_TEXTO PARA LEITURA_:
——————————

A indignidade da fotografia

A fotografia é prova judiciária. Faz parte de processos. Testemunha. É detentora da verdade na imagem. 


O pintor Gustave Courbet foi condenado como responsável da demolição da Coluna Vendôme e teve que se exilar na Suíça, onde morreu seis anos depois. A Coluna Vendôme é um monumento construído por Napoleão para celebrar a batalha de Austerlitz. O episódio ocorreu durante o breve governo popular da Comuna de Paris (18 de março de 1871 a 28 de maio de 1871), resultado de uma insurreição que havia tomado a cidade. Movimento de um socialismo radical, ela foi reprimida de maneira sangrenta, com muitos milhares de mortos.

Um documento importante de prova no processo contra Courbet foi a fotografia acima. Ao contrário do que diz a legenda manuscrita, Courbet seria o barbudo gordinho ao lado daquele marcado por uma seta. A identificação do pintor na fotografia, confirmando que ele estaria presente no momento da demolição, não foi absolutamente conclusiva, mas pareceu suficiente.

——————————

(Trechos de dados)
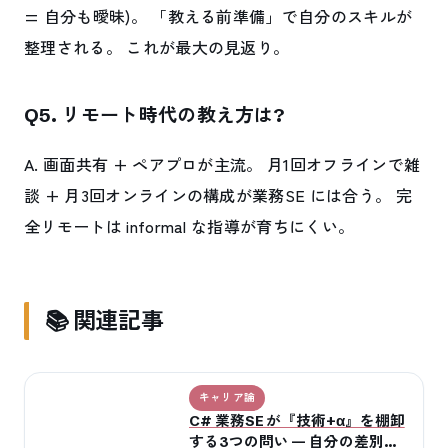
= 自分も曖昧)。 「教える前準備」で自分のスキルが
整理される。 これが最大の見返り。
Q5. リモート時代の教え方は?
A. 画面共有 + ペアプロが主流。 月1回オフラインで雑
談 + 月3回オンラインの構成が業務SE には合う。 完
全リモートは informal な指導が育ちにくい。
📚 関連記事
キャリア論
C# 業務SE が『技術+α』を棚卸
する3つの問い — 自分の差別化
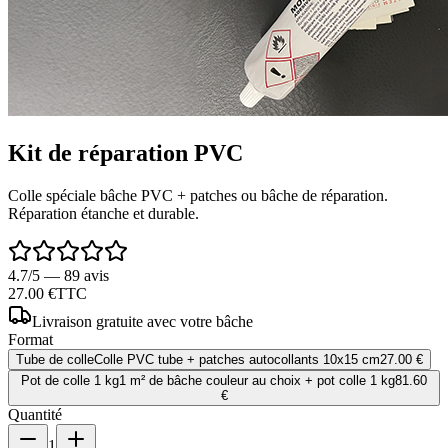
Kit de réparation PVC
Colle spéciale bâche PVC + patches ou bâche de réparation.
Réparation étanche et durable.
4.7/5 — 89 avis
27.00 €
TTC
Livraison gratuite avec votre bâche
Format
Tube de colle
Colle PVC tube + patches autocollants 10x15 cm
27.00 €
Pot de colle 1 kg
1 m² de bâche couleur au choix + pot colle 1 kg
81.60
€
Quantité
1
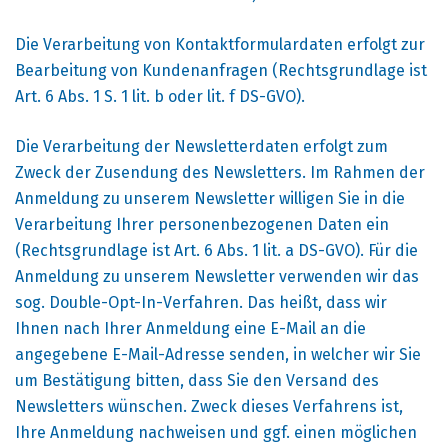
Die Verarbeitung von Kontaktformulardaten erfolgt zur
Bearbeitung von Kundenanfragen (Rechtsgrundlage ist
Art. 6 Abs. 1 S. 1 lit. b oder lit. f DS-GVO).
Die Verarbeitung der Newsletterdaten erfolgt zum
Zweck der Zusendung des Newsletters. Im Rahmen der
Anmeldung zu unserem Newsletter willigen Sie in die
Verarbeitung Ihrer personenbezogenen Daten ein
(Rechtsgrundlage ist Art. 6 Abs. 1 lit. a DS-GVO). Für die
Anmeldung zu unserem Newsletter verwenden wir das
sog. Double-Opt-In-Verfahren. Das heißt, dass wir
Ihnen nach Ihrer Anmeldung eine E-Mail an die
angegebene E-Mail-Adresse senden, in welcher wir Sie
um Bestätigung bitten, dass Sie den Versand des
Newsletters wünschen. Zweck dieses Verfahrens ist,
Ihre Anmeldung nachweisen und ggf. einen möglichen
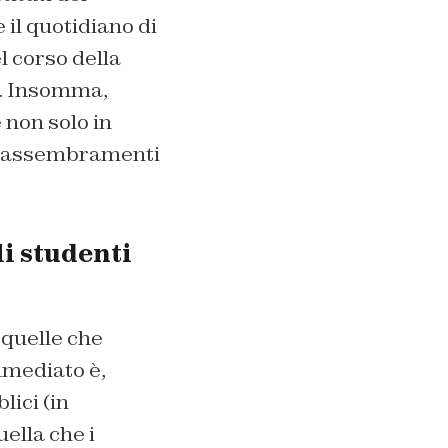
 il quotidiano di
l corso della
re. Insomma,
 non solo in
 di assembramenti
i studenti
quelle che
mmediato è,
lici (in
ella che i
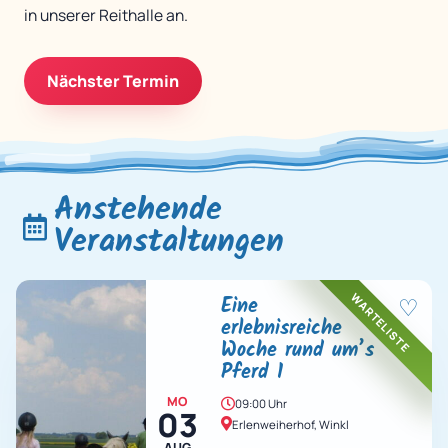
in unserer Reithalle an.
Nächster Termin
Anstehende
Veranstaltungen
WARTELISTE
Eine
♡
erlebnisreiche
Woche rund um’s
Pferd 1
MO
09:00 Uhr
03
Erlenweiherhof, Winkl
AUG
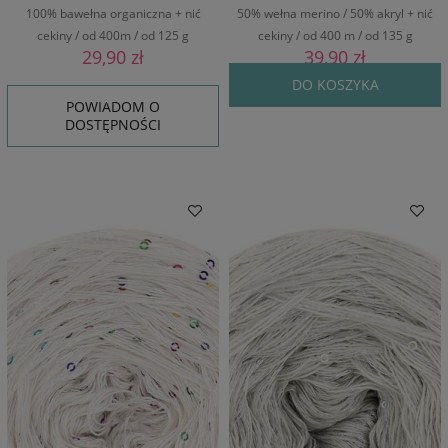
100% bawełna organiczna + nić
50% wełna merino / 50% akryl + nić
cekiny / od 400m / od 125 g
cekiny / od 400 m / od 135 g
29,90 zł
39,90 zł
DO KOSZYKA
POWIADOM O
DOSTĘPNOŚCI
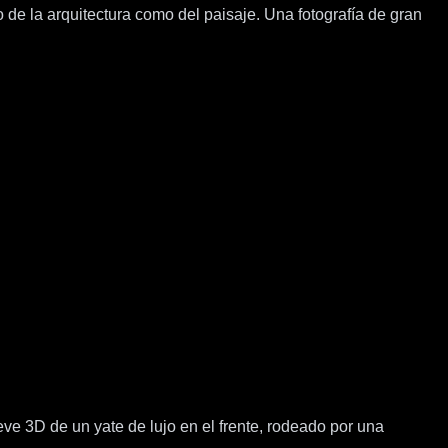
 de la arquitectura como del paisaje. Una fotografía de gran
eve 3D de un yate de lujo en el frente, rodeado por una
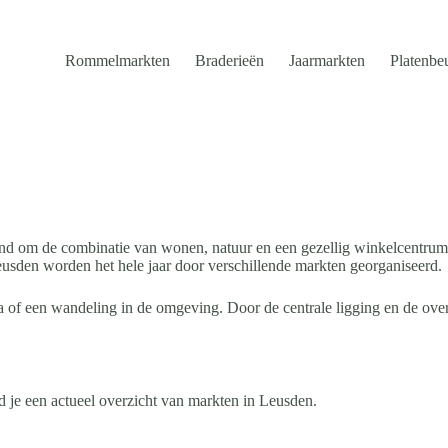
Rommelmarkten
Braderieën
Jaarmarkten
Platenbe
kend om de combinatie van wonen, natuur en een gezellig winkelcentrum.
usden worden het hele jaar door verschillende markten georganiseerd.
of een wandeling in de omgeving. Door de centrale ligging en de over
 je een actueel overzicht van markten in Leusden.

——————————

_EXERCÍCIO 1_: Transcreva do texto sobre Courbet o trecho que começa nas palavras "O pintor Gustave" e termina depois de "mas pareceu suficiente.".
_EXERCÍCIO 2_: Segundo o texto sobre Courbet, que batalha a Coluna Vendôme foi construída para celebrar?
_EXERCÍCIO 3_: Reescreva de forma mais breve o parágrafo do texto sobre Courbet que começa com "O pintor Gustave Courbet foi condenado", mantendo seus fatos principais.
A listagem não tem nenhum papel aqui.

_SOLUÇÃO 1_:
O pintor Gustave Courbet foi condenado como responsável da demolição da Coluna Vendôme e teve que se exilar na Suíça, onde morreu seis anos depois. A Coluna Vendôme é um monumento construído por Napoleão para celebrar a batalha de Austerlitz. O episódio ocorreu durante o breve governo popular da Comuna de Paris (18 de março de 1871 a 28 de maio de 1871), resultado de uma insurreição que havia tomado a cidade. Movimento de um socialismo radical, ela foi reprimida de maneira sangrenta, com muitos milhares de mortos.

Um documento importante de prova no processo contra Courbet foi a fotografia acima. Ao contrário do que diz a legenda manuscrita, Courbet seria o barbudo gordinho ao lado daquele marcado por uma seta. A identificação do pintor na fotografia, confirmando que ele estaria presente no momento da demolição, não foi absolutamente conclusiva, mas pareceu suficiente.

_SOLUÇÃO 2_: A batalha de Austerlitz.

_SOLUÇÃO 3_: Gustave Courbet foi condenado pela demolição da Coluna Vendôme, monumento erguido por Napoleão para celebrar a batalha de Austerlitz. Ele se exilou na Suíça, onde morreu seis anos depois. O episódio ocorreu na Comuna de Paris (18 de março a 28 de maio de 1871), um governo popular de socialismo radical nascido de uma insurreição. A Comuna foi reprimida de forma sangrenta, com muitos milhares de mortos.